■ **Extracted text**:
■ ■ ■ ■ ■ ■ ■

Well, think about Newton.

If you set off,
you'll poo yourself, yes,

but when it slows down,
you'll un-poo yourself,

because everything has an
equal and opposite reaction.

I'm roughly right, aren't I?
Any physicists here?

- I think we should move on.
- Yeah.

Right at the beginning
of the series,

Richard Hammond and I came up

with a rather brilliant
idea called...

...Making James May

Do Things He Doesn't
Want To Do.

Yep. A brilliant idea
for an occasional feature.

We made him go to a
doughnuting festival
in South Africa.

- Yeah.
- He hated it.

Then he thought
we'd forgotten about it.

But we hadn't.

This is
the sort of countryside

where people
can do nice things,

like go for a walk
or a picnic.

This, however,
is the sort of countryside

that will be my home
for the day-- mud.

Yes, I love mud.

When I say I love mud,
I mean I hate mud.

But the people with me here
today really do love it.

They dream of the stuff.

These people behind me
are called winchers,

and what they like doing
is winching.

■ ■ ■ ■ ■ ■ ■

■ **Dataset entries**:
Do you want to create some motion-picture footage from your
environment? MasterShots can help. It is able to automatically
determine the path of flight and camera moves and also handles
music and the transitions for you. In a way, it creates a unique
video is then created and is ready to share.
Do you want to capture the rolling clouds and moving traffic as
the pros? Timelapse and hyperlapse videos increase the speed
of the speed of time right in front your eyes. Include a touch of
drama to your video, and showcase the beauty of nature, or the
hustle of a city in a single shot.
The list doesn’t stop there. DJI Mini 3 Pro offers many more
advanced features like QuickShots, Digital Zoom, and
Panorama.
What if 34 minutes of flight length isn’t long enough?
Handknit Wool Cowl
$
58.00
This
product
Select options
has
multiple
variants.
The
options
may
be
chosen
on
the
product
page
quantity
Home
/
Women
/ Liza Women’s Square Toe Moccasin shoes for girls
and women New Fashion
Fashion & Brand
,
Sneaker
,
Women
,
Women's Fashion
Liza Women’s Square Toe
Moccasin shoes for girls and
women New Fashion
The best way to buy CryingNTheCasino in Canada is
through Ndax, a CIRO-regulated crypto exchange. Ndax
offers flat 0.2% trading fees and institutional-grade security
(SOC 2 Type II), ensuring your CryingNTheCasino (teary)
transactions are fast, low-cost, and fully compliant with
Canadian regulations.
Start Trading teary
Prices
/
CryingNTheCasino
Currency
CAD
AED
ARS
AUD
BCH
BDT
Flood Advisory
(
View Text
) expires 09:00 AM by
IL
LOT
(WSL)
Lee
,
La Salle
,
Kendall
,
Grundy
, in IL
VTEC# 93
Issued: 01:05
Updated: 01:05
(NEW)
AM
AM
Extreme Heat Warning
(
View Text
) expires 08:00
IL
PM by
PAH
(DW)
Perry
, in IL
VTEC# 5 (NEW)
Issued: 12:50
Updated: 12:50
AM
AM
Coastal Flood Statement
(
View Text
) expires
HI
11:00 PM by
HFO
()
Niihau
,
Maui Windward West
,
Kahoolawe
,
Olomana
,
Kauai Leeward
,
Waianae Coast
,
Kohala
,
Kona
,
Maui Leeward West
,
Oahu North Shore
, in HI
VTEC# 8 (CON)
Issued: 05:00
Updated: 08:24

■ ■ ■ ■ ■ ■ ■

Render this sentence from the transcript above into Spanish: "When I say I love mud, I mean I hate mud."

Cuando digo que me encanta el barro, quiero decir que odio el barro.